The four common misreadings, in order of frequency:

  • “FAST is the inference path.” No. At inference, only the flow-matching action expert runs. The FAST auxiliary head is dead weight at deployment — only its representational shaping of the VLM during training carries forward.
  • “KI = freeze the VLM.” No. The VLM is updated by language losses, web data, and FAST-CE. It is not updated by the flow-matching loss. The selective protection is the trick.
  • “FAST tokens are decoded then converted to actions at inference.” No. There is no FAST decoding step at inference in π₀.5 / KI. Continuous flow is the runtime artifact.
  • “The action expert and VLM are separate transformers.” No (carry-over from Page 2). They are two parameter sets inside one transformer. Stop-gradient is applied at the VLM features the action-expert tokens read — one tensor cut, not a structural separation.

One honest open question. KI's ablations remove the FAST-token aux loss, the stop-gradient, or the co-training data. The biggest performance drop comes from removing the aux loss, suggesting the discrete categorical target is doing more representational work than the stop-gradient itself. The KI paper does not ablate against LoRA-only or adapter-only fine-tuning. VLM2VLA directly rebuts with “simpler LoRA works.” Whether KI is uniquely necessary or just one valid solution is unsettled in the public literature. [fast_deep_dive_2026-04-14.md §4.4; pi_papers_multiagent_discussion_2026-04-14.md Round 2]

Sources: KI paper §3, §4 (arXiv 2505.23705); π₀.5 paper §3 (arXiv 2504.16054).

One sentence to leave with.
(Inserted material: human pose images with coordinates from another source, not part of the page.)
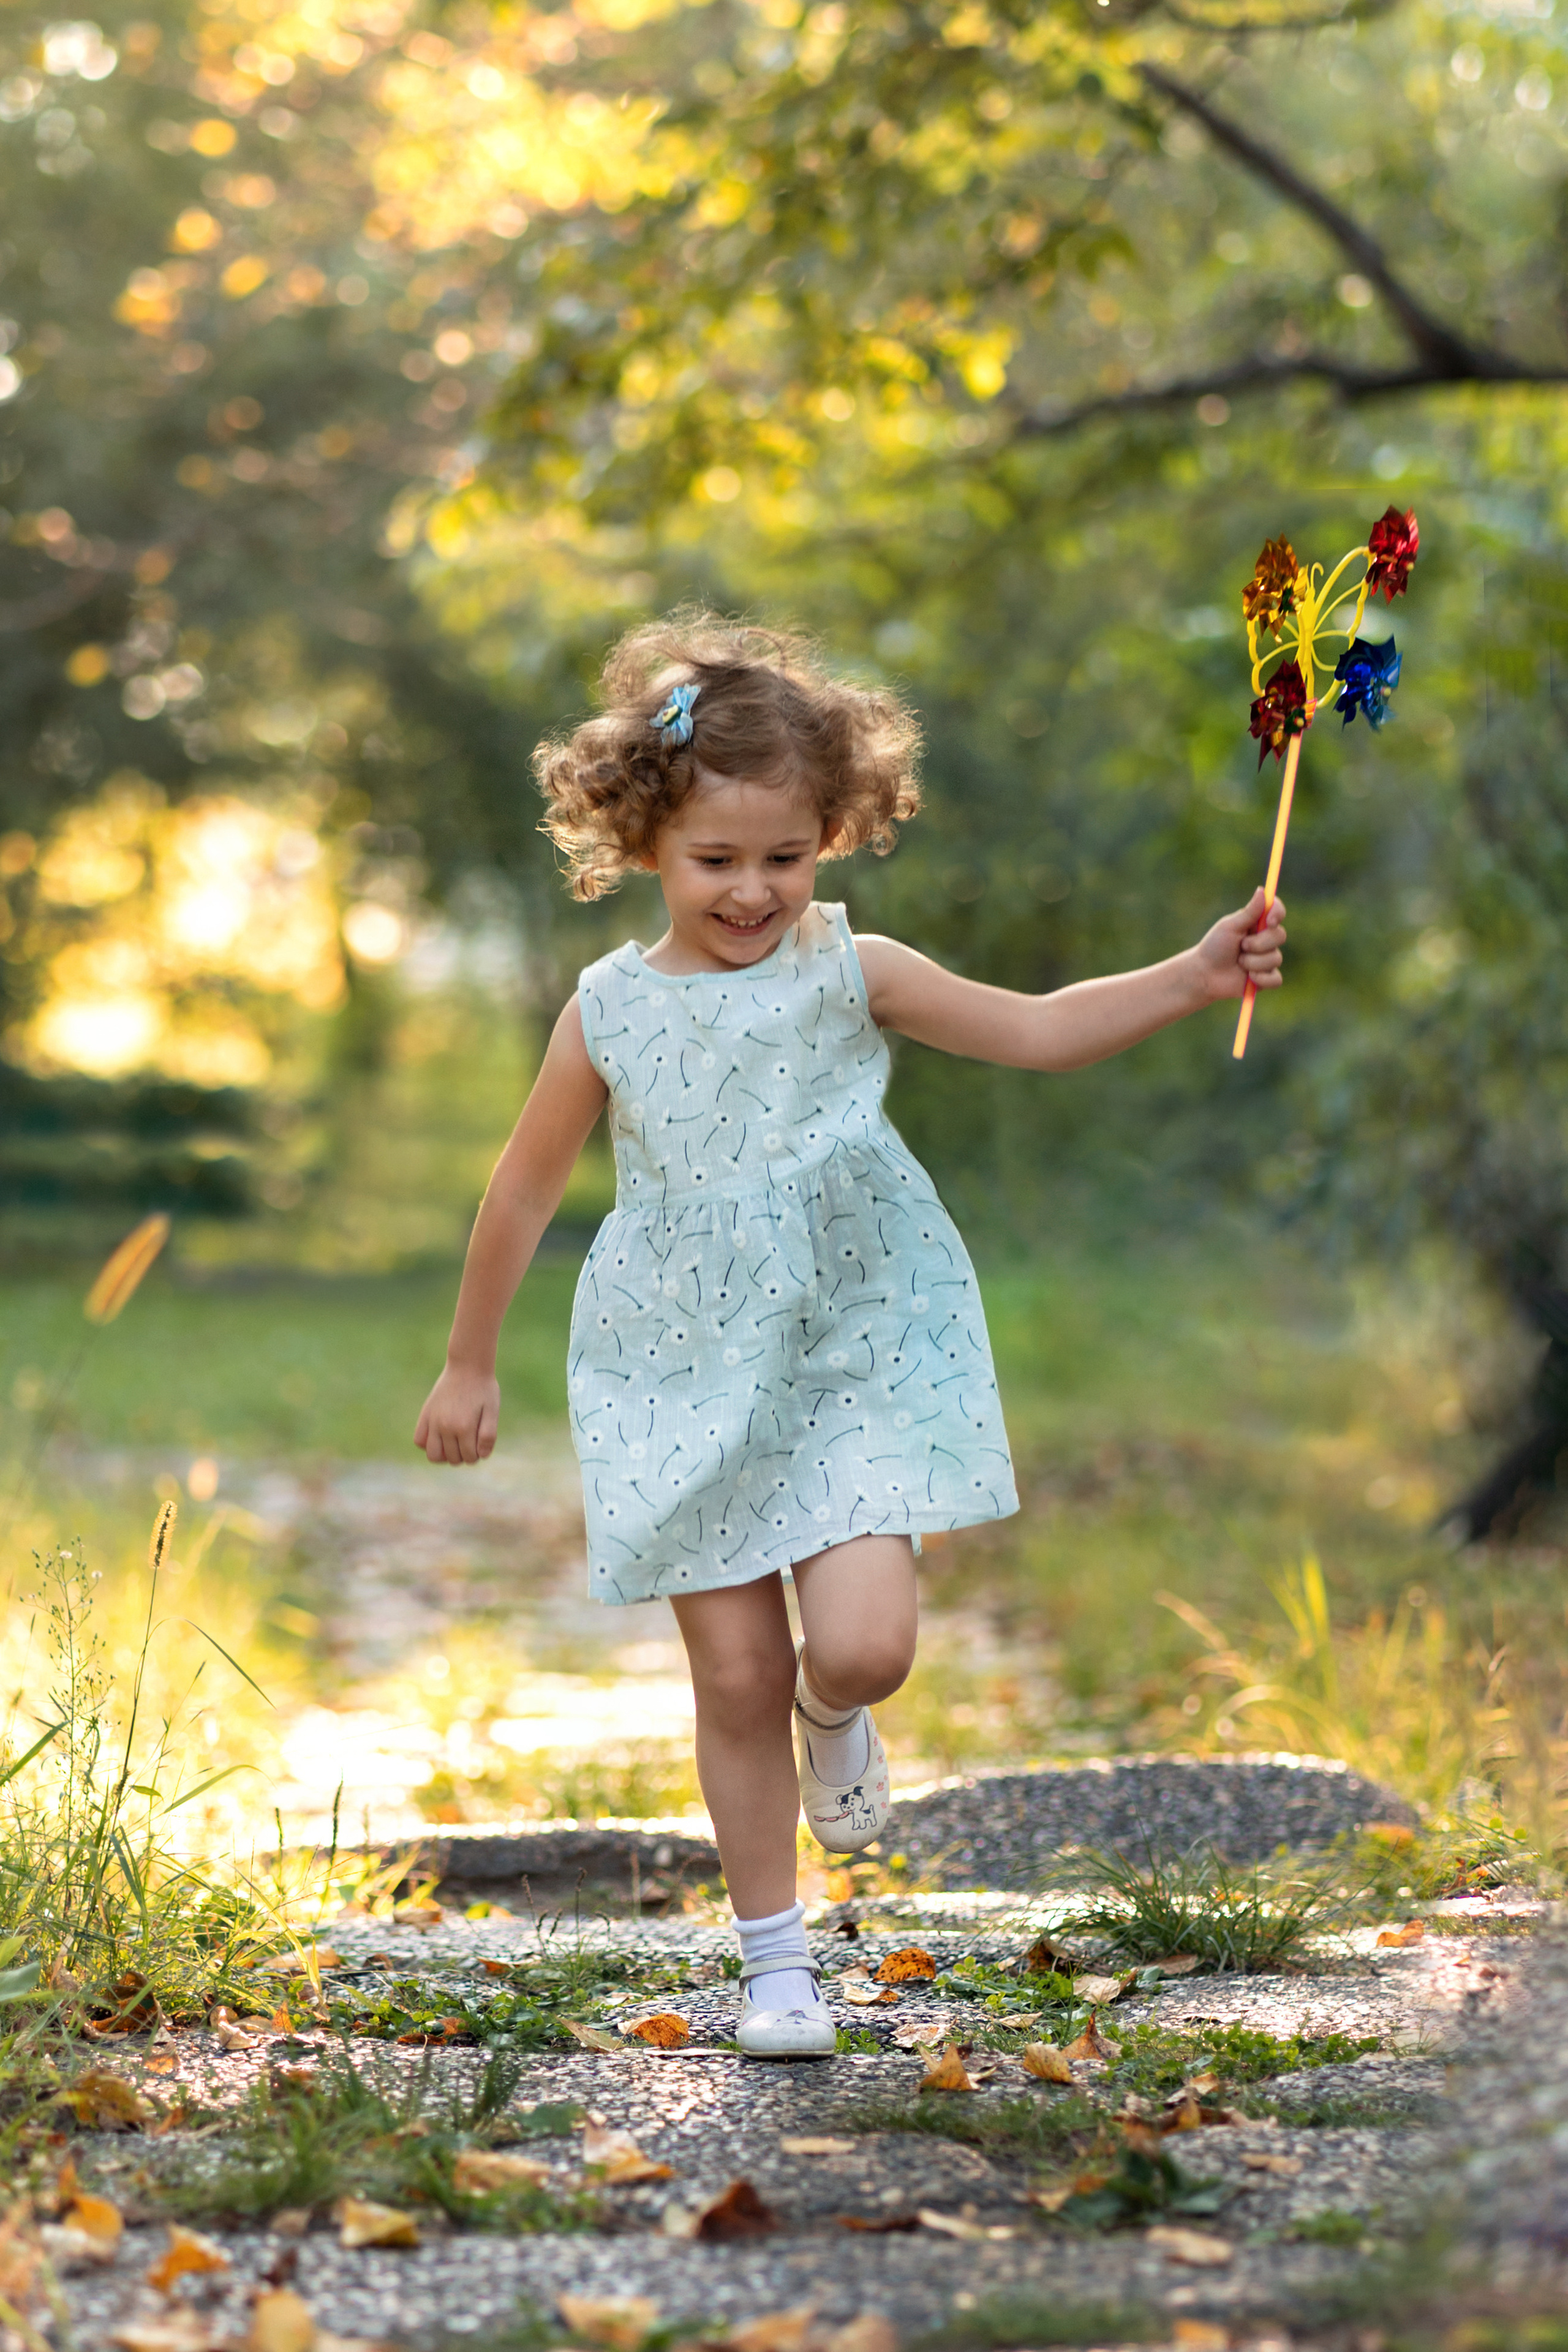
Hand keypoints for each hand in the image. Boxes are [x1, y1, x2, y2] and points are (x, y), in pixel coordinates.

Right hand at [414, 1364, 499, 1464]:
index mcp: (464, 1427)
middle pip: (452, 1459)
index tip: (481, 1445)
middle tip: (470, 1443)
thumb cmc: (483, 1388)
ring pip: (433, 1455)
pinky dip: (428, 1444)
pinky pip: (419, 1440)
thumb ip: (488, 1435)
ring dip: (445, 1455)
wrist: (467, 1366)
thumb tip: (482, 1456)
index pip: (469, 1457)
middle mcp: (445, 1426)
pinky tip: (441, 1437)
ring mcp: (433, 1421)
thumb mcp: (492, 1411)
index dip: (477, 1455)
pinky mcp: (425, 1414)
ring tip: (455, 1444)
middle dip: (463, 1456)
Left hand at [1193, 887, 1287, 1002]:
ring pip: (1275, 959)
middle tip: (1242, 946)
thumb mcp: (1230, 927)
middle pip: (1280, 936)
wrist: (1205, 974)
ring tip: (1238, 962)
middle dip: (1259, 943)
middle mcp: (1266, 940)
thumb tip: (1262, 890)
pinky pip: (1275, 979)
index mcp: (1258, 923)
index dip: (1278, 913)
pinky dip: (1261, 978)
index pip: (1277, 912)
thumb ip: (1249, 912)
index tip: (1270, 920)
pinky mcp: (1266, 978)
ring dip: (1253, 962)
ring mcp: (1267, 959)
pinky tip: (1248, 978)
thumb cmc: (1214, 947)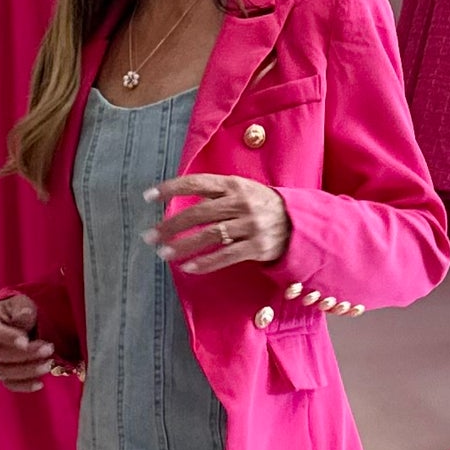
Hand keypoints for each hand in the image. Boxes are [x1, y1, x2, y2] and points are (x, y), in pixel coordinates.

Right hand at [0, 293, 58, 393]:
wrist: (25, 324)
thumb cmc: (21, 311)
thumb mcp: (23, 304)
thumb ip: (23, 309)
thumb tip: (25, 314)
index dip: (8, 337)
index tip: (25, 340)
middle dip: (25, 354)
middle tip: (47, 348)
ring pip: (5, 372)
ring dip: (28, 370)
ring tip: (48, 363)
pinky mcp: (5, 374)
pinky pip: (10, 384)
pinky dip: (25, 386)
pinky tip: (40, 383)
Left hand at [143, 174, 292, 274]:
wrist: (300, 224)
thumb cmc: (264, 207)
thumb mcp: (244, 191)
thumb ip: (218, 195)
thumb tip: (185, 205)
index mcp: (234, 184)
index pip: (197, 183)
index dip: (171, 188)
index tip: (149, 197)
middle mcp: (240, 203)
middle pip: (198, 213)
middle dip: (171, 225)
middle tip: (150, 236)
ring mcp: (250, 225)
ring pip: (209, 235)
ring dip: (183, 245)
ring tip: (163, 253)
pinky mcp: (257, 247)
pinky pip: (225, 256)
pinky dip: (205, 262)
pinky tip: (188, 267)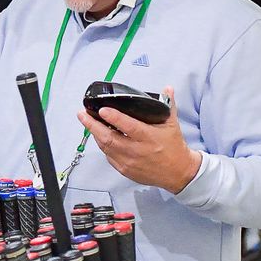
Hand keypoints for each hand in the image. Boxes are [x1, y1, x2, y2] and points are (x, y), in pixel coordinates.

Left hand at [76, 85, 200, 193]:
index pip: (129, 126)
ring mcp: (129, 161)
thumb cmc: (173, 147)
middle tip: (82, 114)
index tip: (103, 109)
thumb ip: (168, 105)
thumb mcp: (172, 124)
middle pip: (110, 138)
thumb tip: (167, 88)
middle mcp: (137, 150)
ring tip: (87, 122)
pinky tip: (98, 136)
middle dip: (93, 125)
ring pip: (106, 147)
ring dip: (94, 134)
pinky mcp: (124, 170)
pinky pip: (108, 156)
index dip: (114, 117)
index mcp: (149, 137)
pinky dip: (102, 145)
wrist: (178, 172)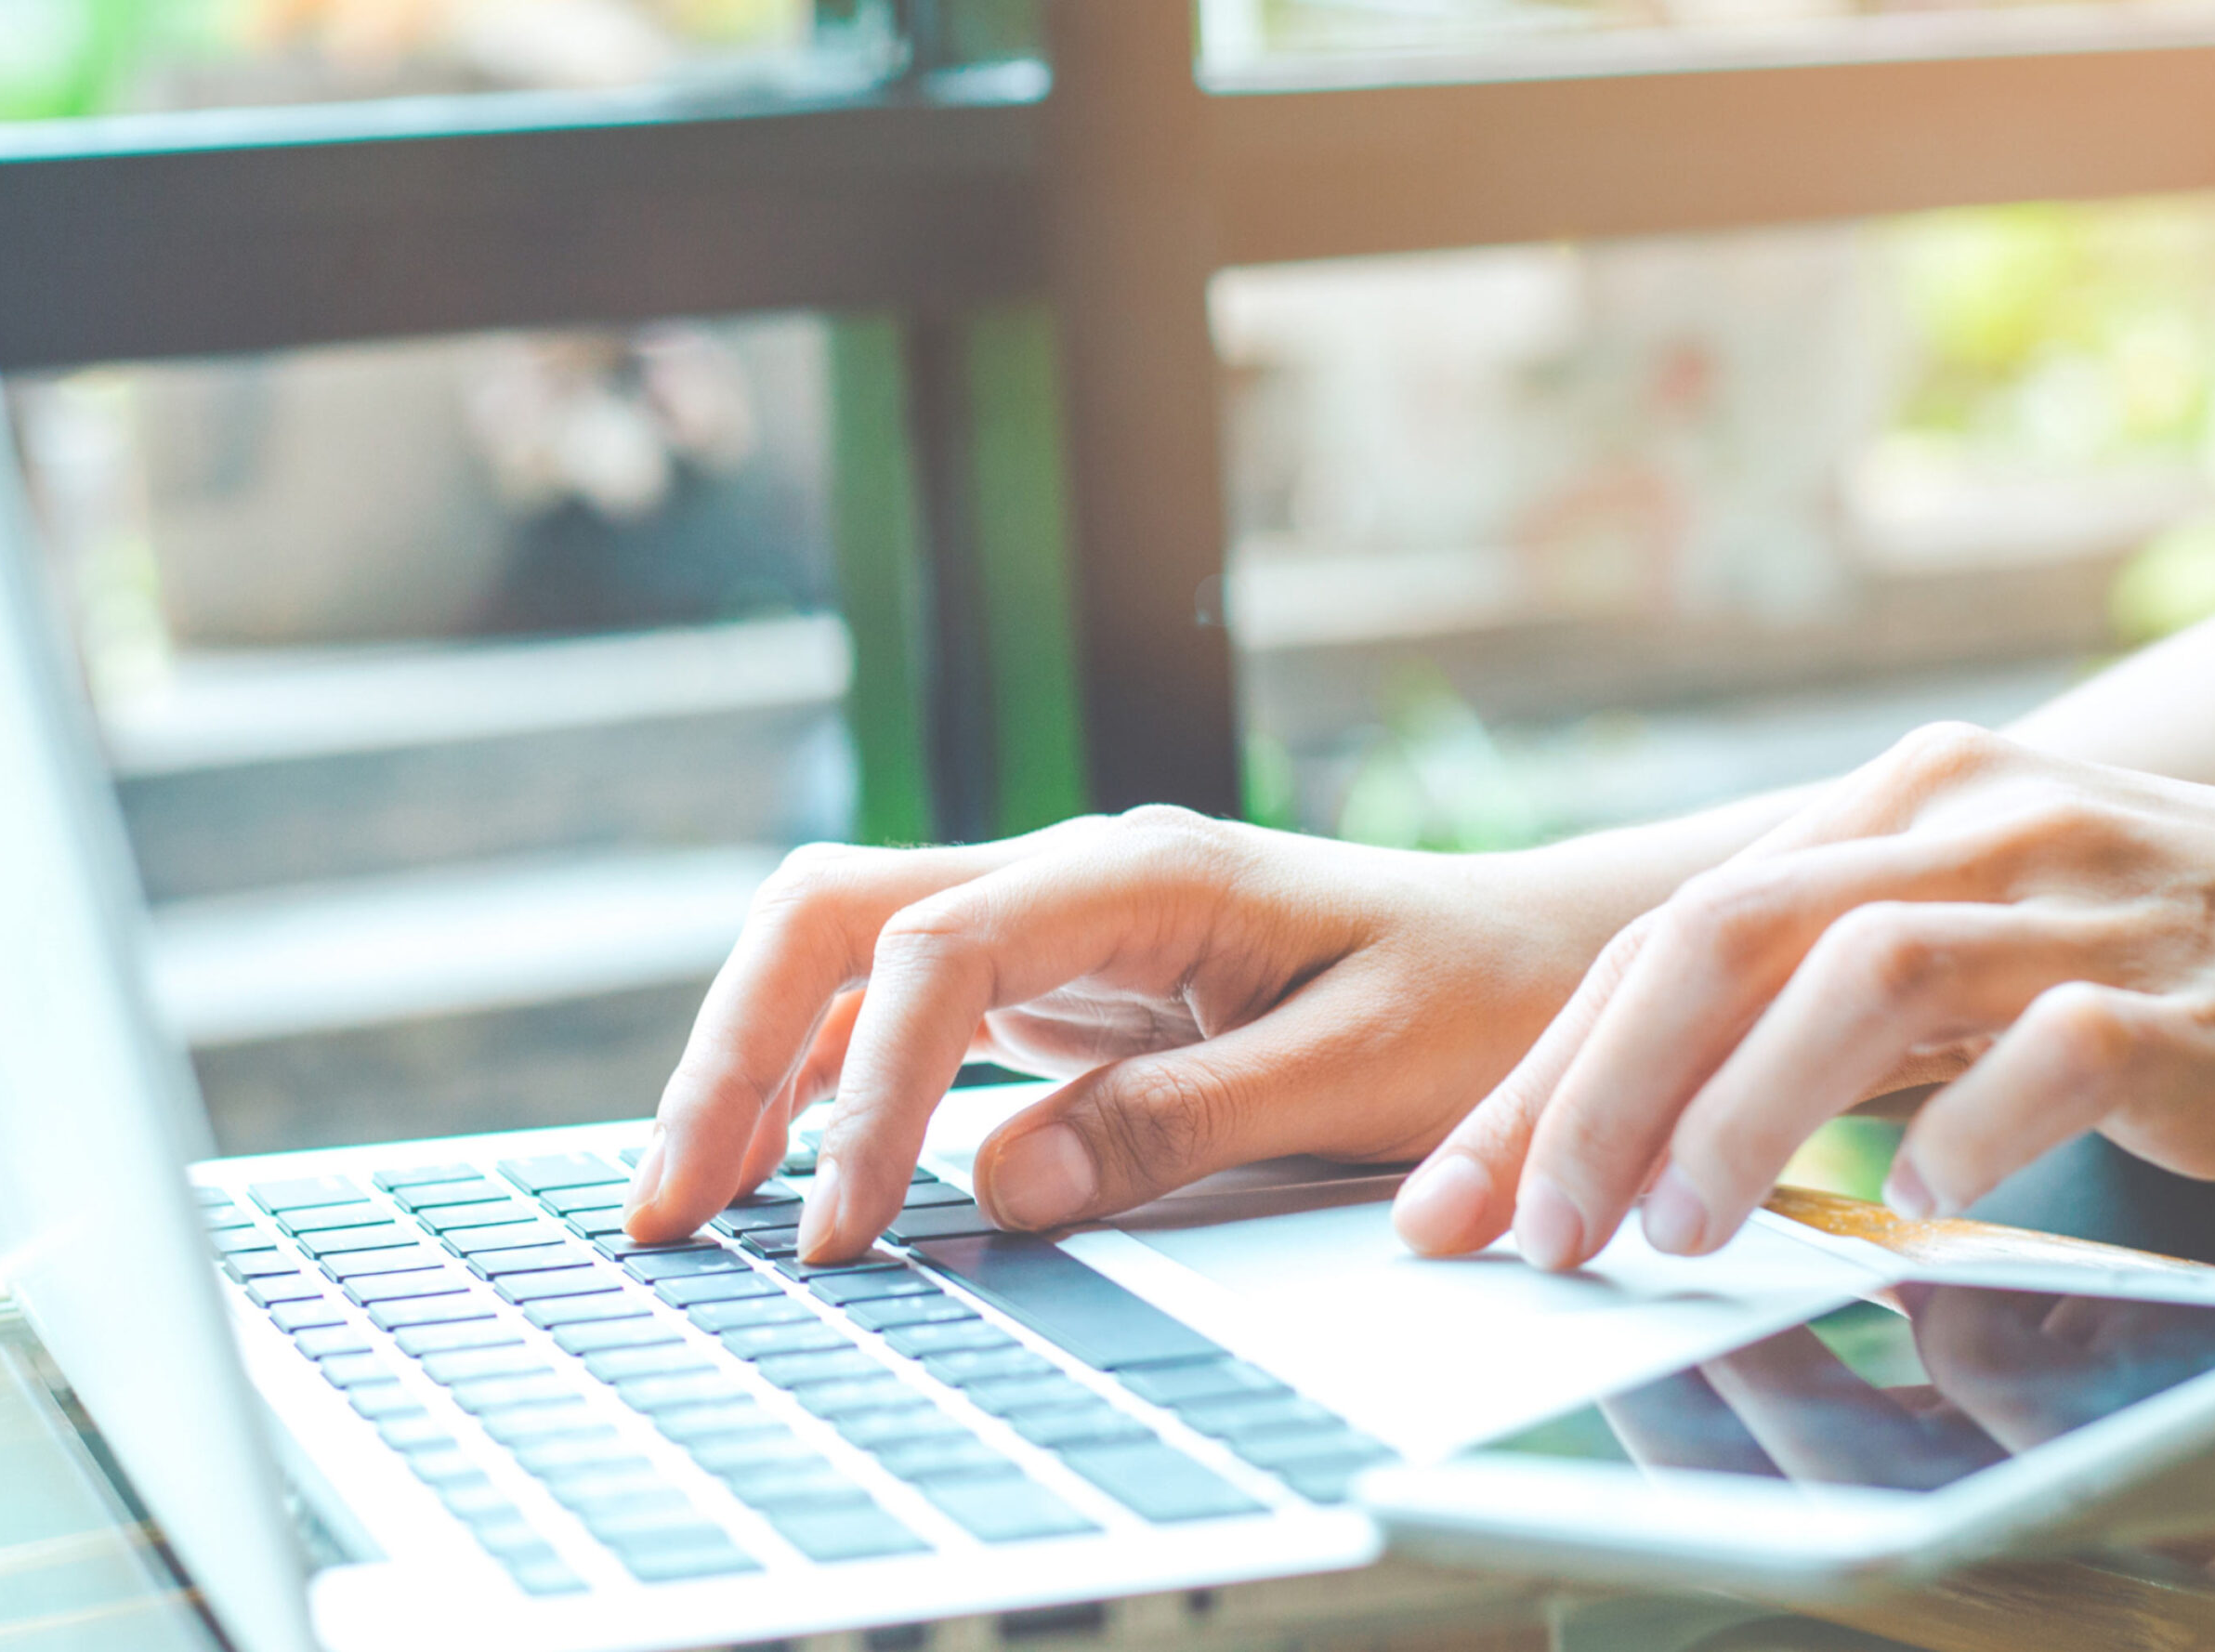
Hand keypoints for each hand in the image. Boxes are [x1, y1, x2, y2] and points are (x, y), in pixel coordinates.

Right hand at [622, 808, 1657, 1259]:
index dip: (870, 1090)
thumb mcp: (1353, 1074)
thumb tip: (1000, 1185)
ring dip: (757, 1066)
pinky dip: (829, 1082)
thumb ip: (1179, 1121)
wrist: (1544, 962)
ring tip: (690, 1202)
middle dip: (734, 1048)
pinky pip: (904, 1008)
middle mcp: (1077, 877)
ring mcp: (1060, 922)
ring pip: (848, 956)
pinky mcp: (1063, 980)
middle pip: (838, 914)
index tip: (845, 1231)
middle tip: (670, 1203)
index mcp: (1145, 874)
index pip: (941, 950)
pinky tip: (794, 1165)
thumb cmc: (1477, 1006)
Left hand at [1393, 723, 2214, 1268]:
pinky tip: (1921, 1200)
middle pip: (1723, 936)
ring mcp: (2081, 897)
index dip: (1548, 1071)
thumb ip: (1803, 997)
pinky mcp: (2187, 994)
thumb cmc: (2136, 949)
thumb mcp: (1953, 938)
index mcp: (1889, 802)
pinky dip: (1970, 1128)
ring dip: (1740, 1114)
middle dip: (1596, 1094)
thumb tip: (1616, 1119)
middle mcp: (1966, 821)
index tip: (1460, 1193)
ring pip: (1861, 975)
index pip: (1668, 933)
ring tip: (1671, 1233)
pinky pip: (2056, 1049)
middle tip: (1530, 1232)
The same network sees three loss signals. Two of them train the VLM (language / web data, plus FAST cross-entropy on the action chunk). One trains the action expert (flow matching). The flow gradient never crosses. That is the whole mechanism — one tensor cut at one boundary, plus a clean discrete supervisor on the VLM side. Everything Page 5 says about co-training, data mixtures, and open-world generalization rests on this single asymmetry.